Author(s):Skretny, John David
Reviewer(s):Moreno, Paul

EH-NET BOOK REVIEW Published by (October, 1997)

John David Skrentny. The Ironies of Affirmative Action: Politics, Culture and Justice in America. Morality and Society Series. Chicago: University of Chicago Press, 1996. xiii + 312 pp. Notes, bibliography, and index. $48.00 (cloth), ISBN 0-226-76177-0; $16.95 (paper), ISBN 0-226-76178-9.

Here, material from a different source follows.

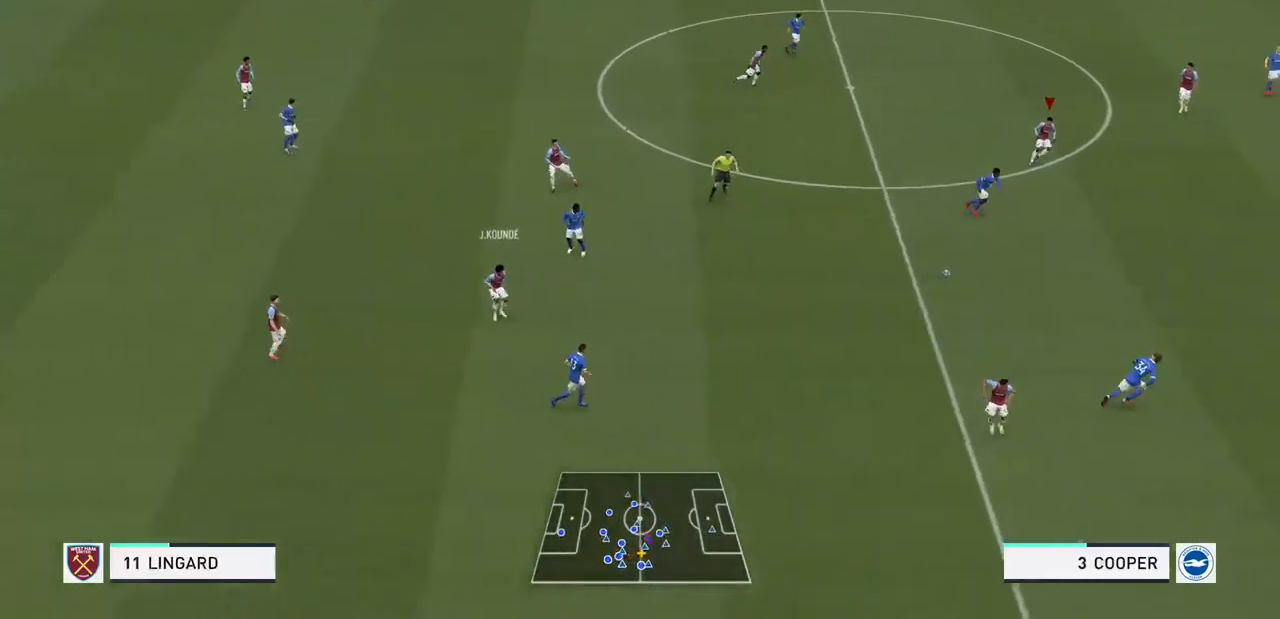
{"buttons": ["R2"], "left_stick": "down-right", "right_stick": "center", "events": []}
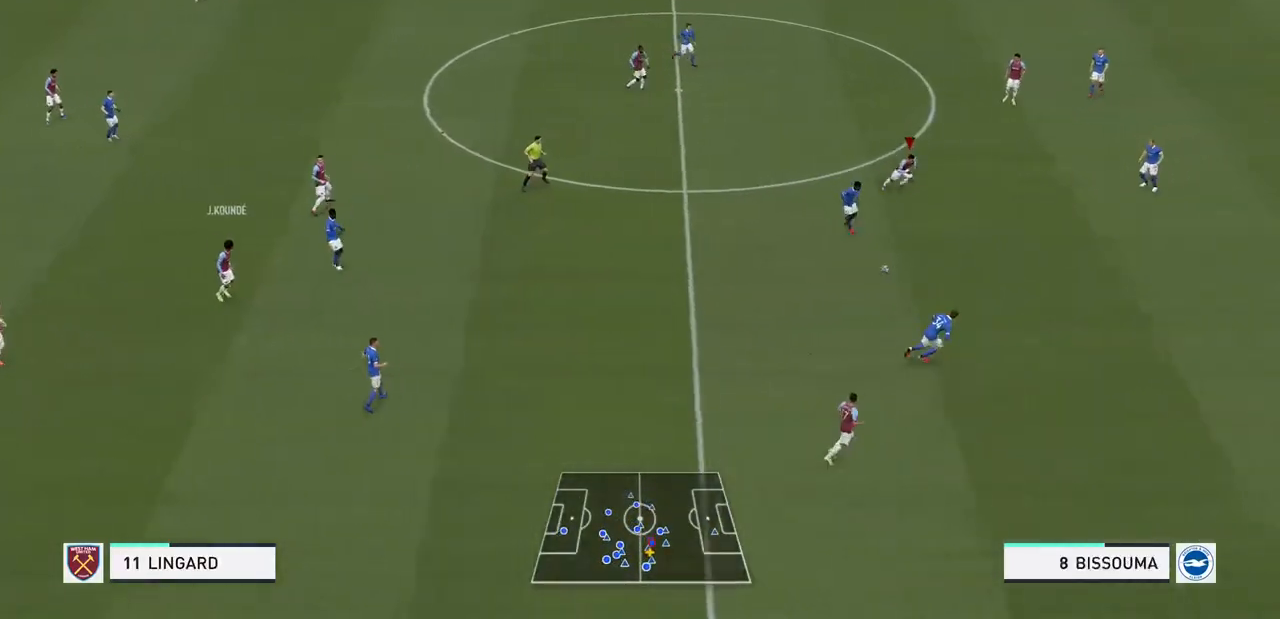
{"buttons": ["R2"], "left_stick": "down-right", "right_stick": "center", "events": []}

Reviewed for H-Business by Paul Moreno, St. Thomas Aquinas College

Inverted Ironies

In the debate over affirmative action, irony is usually the device favored by opponents. It does not require great perception to recognize the irony of Justice Blackmun’s statement, “in order to get beyond racism, we must first take account of race.” It takes no greater acuity to see the irony of Title VII of the Civil Rights Act of 1964, whose text clearly outlaws preferential treatment and racial quotas, being used by judges to impose preferential treatment and racial quotas. Similary, it is easy to chuckle at Hubert Humphrey’s promise to eat the statute if it were ever so interpreted. Opponents of affirmative action regard using discrimination to end discrimination as an example of “the disease as cure,” as Justice Scalia put it. But John David Skrentny in The Ironies of Affirmative Action attempts to use a deeper irony in defense of affirmative action. It is a lively, original, and provocative effort, but ultimately unconvincing.

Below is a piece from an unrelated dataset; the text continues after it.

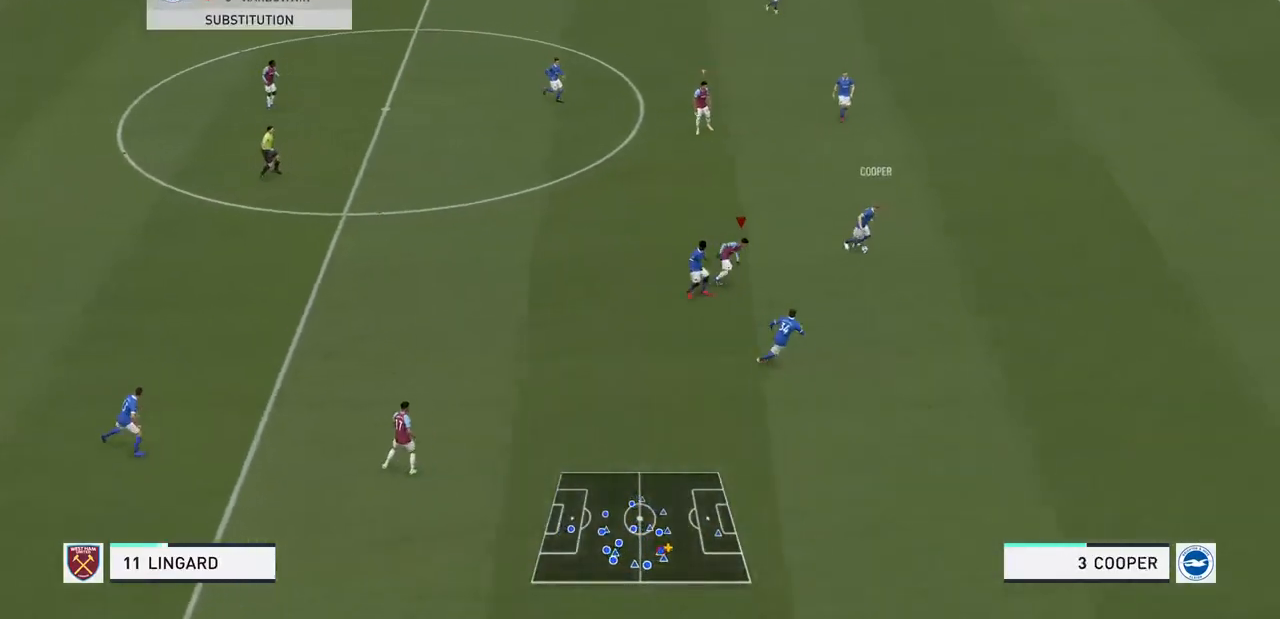
{"buttons": ["L2", "R2"], "left_stick": "right", "right_stick": "center", "events": [[500, "L2", "down"]]}
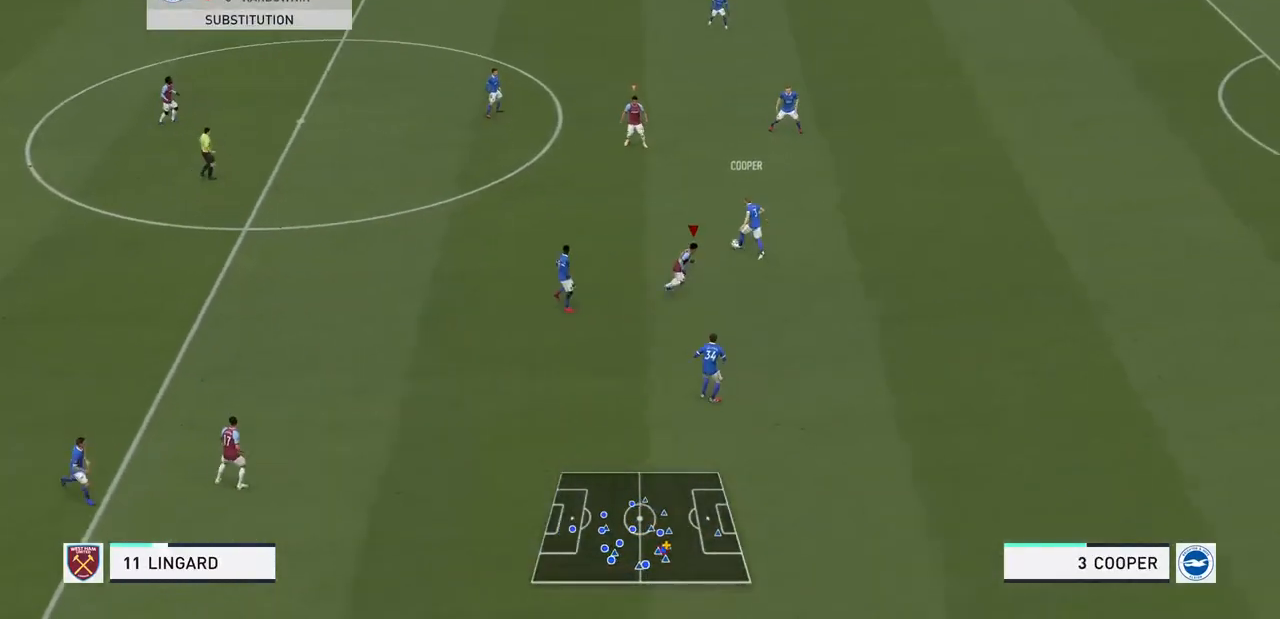
{"buttons": ["L2", "R2"], "left_stick": "up", "right_stick": "center", "events": [[233, "left_stick", "up"]]}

The common starting point for most discussions of American civil rights policy is Gunnar Myrdal’s American Dilemma. Myrdal called attention to the irony that Americans professed equality of opportunity but made an exception for black Americans. Myrdal was confident that sooner or later the principle of “the American Creed” would prevail, and this is what the Civil Rights Act of 1964 is thought to have accomplished. In employment, Title VII of the Act established an individual right to equal treatment without regard to race or color. The fact that it has been used to erect a system of preferential treatment on the basis of racial group identity is the irony. A great puzzle for historians is to explain how we went from the color-blind aspiration of the civil rights movement to the color-consciousness of affirmative action in such a short time.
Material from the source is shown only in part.